When you drop a screenshot onto the capsule or attach it in the browser extension, Omna uses macOS Vision to extract the text, then slices and masks it exactly like a .txt file. The AI receives extracted text (~200–400 tokens) instead of the raw image (~1,600 Vision API tokens).

AI Vision APIs charge ~1,600 tokens per image regardless of content. OCR + slicing can cut that by 70–90% when the image contains relevant text.

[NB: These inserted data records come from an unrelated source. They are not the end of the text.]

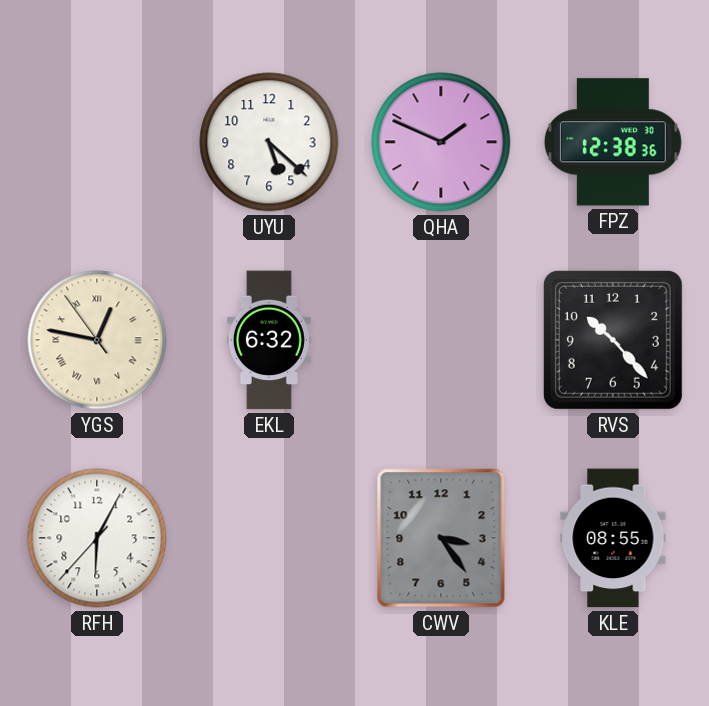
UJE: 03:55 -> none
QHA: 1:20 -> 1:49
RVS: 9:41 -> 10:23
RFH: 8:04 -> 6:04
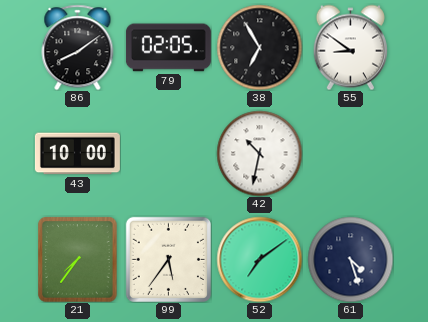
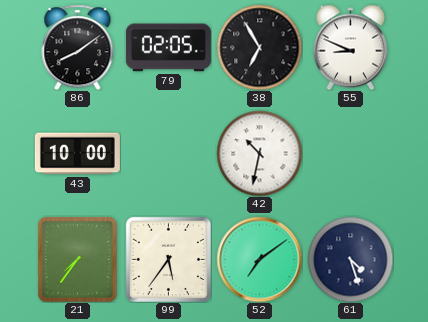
55: 8:51 -> 8:49
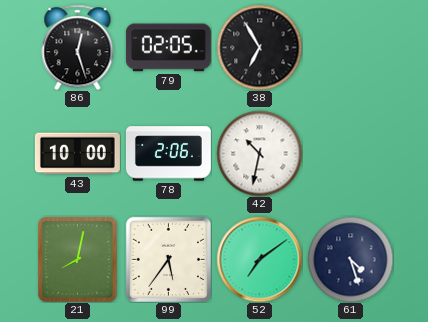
86: 8:09 -> 12:27
55: 8:49 -> none
78: none -> 2:06
21: 7:36 -> 8:02
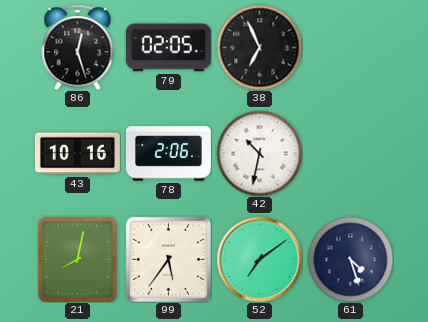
38: 6:55 -> 6:56
43: 10:00 -> 10:16
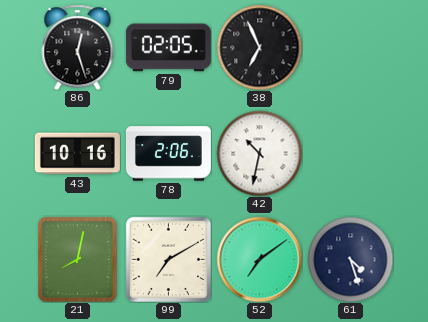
99: 5:36 -> 7:10
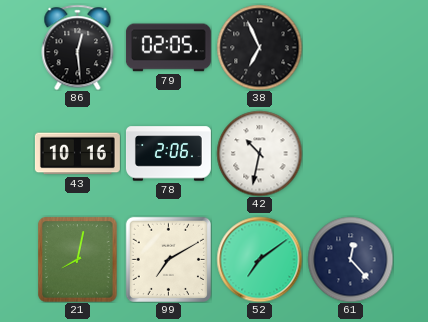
86: 12:27 -> 12:29
61: 4:27 -> 12:23
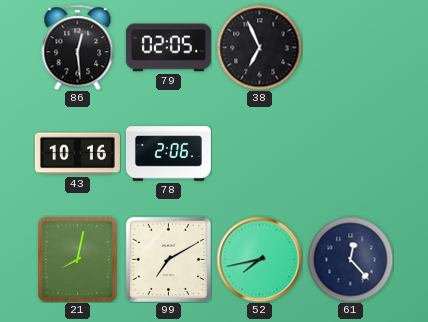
42: 10:32 -> none
52: 7:09 -> 7:43
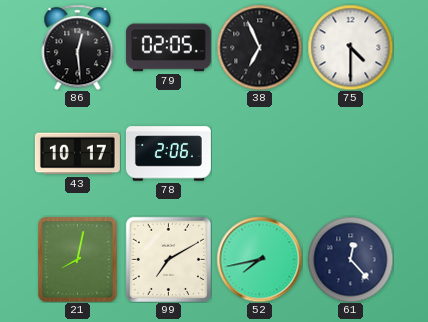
75: none -> 4:30
43: 10:16 -> 10:17
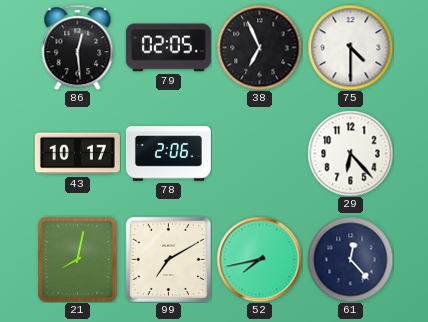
29: none -> 6:23
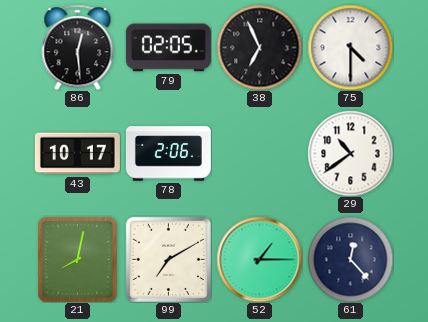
29: 6:23 -> 10:39
52: 7:43 -> 1:15
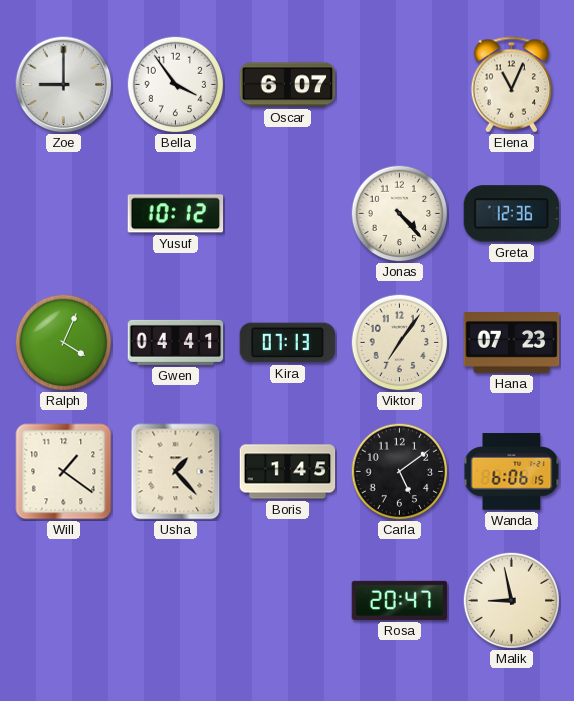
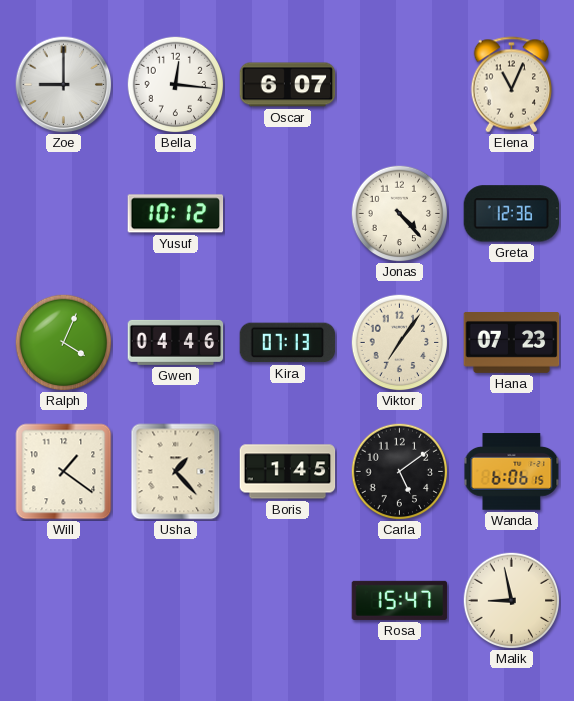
Bella: 3:54 -> 12:16
Gwen: 04:41 -> 04:46
Rosa: 20:47 -> 15:47
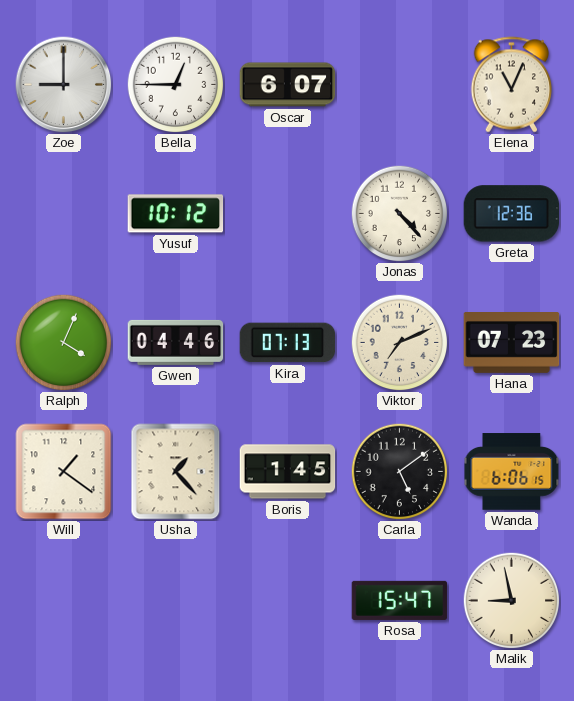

Unsupported image formats: .gif, .bmp, .svg — these are not screenshot formats and are released to the AI unchanged.

Other unsupported formats

Format	Status
Images (`.gif`, `.bmp`, `.svg`)	Not supported — not screenshot formats
Audio (`.mp3`, `.m4a`, `.wav`)	Not supported
Video (`.mp4`, `.mov`)	Not supported
Encrypted / password-protected files	Not supported — Omna cannot read encrypted content
ZIP / RAR archives	Not supported — extract first, then drop the individual file
Binary files (`.exe`, `.bin`, `.dmg`)	Not supported

Extension vs. desktop app — same formats?

Yes. The browser extension uses the same slicing engine as the desktop capsule (the Mac app). When you attach a file on claude.ai or chatgpt.com, the extension sends it to the Mac app for slicing and swaps the result in — same formats, same quality, same output.

One difference: The extension does its own PDF and Word text extraction in Chrome (using pdfjs-dist and mammoth) before sending to the Mac app. The Mac app handles all formats natively. End result for the user is identical.

How Omna picks the output format

Input	Output
Tabular (CSV, Excel, Parquet)	`.csv` — header + relevant rows
PDF	`.txt` — page markers + relevant page content
Word / RTF / ODF	`.txt` — section markers + relevant sections
Plain text / log / markdown	`.txt` — relevant lines
JSON	`.json` — relevant top-level elements
Image (PNG/JPG/JPEG/WEBP/HEIC)	`.txt` — OCR'd text, relevant lines sliced

The output file is attached to the AI chat as if you'd attached it yourself. The AI sees the sliced file — it never sees the original.